Print the following entries without any change.

• _Input data_:
_____

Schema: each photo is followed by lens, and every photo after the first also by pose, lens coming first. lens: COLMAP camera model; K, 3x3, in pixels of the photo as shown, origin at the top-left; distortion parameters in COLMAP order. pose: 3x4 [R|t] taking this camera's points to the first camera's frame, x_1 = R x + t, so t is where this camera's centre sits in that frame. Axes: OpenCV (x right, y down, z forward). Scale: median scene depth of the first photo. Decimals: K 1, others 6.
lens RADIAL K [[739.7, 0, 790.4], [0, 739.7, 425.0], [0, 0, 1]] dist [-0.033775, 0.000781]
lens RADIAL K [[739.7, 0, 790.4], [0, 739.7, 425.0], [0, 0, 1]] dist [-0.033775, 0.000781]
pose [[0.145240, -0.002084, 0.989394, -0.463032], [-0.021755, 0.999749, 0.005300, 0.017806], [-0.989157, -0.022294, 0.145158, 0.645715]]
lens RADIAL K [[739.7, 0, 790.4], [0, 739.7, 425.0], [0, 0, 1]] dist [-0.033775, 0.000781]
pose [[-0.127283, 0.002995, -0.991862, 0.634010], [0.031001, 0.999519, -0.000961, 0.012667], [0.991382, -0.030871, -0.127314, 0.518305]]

_____

• _Final answer_:
Schema: each photo is followed by lens, and every photo after the first also by pose, lens coming first. lens: COLMAP camera model; K, 3x3, in pixels of the photo as shown, origin at the top-left; distortion parameters in COLMAP order. pose: 3x4 [R|t] taking this camera's points to the first camera's frame, x_1 = R x + t, so t is where this camera's centre sits in that frame. Axes: OpenCV (x right, y down, z forward). Scale: median scene depth of the first photo. Decimals: K 1, others 6.
lens RADIAL K [[739.7, 0, 790.4], [0, 739.7, 425.0], [0, 0, 1]] dist [-0.033775, 0.000781]
lens RADIAL K [[739.7, 0, 790.4], [0, 739.7, 425.0], [0, 0, 1]] dist [-0.033775, 0.000781]
pose [[0.145240, -0.002084, 0.989394, -0.463032], [-0.021755, 0.999749, 0.005300, 0.017806], [-0.989157, -0.022294, 0.145158, 0.645715]]
lens RADIAL K [[739.7, 0, 790.4], [0, 739.7, 425.0], [0, 0, 1]] dist [-0.033775, 0.000781]
pose [[-0.127283, 0.002995, -0.991862, 0.634010], [0.031001, 0.999519, -0.000961, 0.012667], [0.991382, -0.030871, -0.127314, 0.518305]]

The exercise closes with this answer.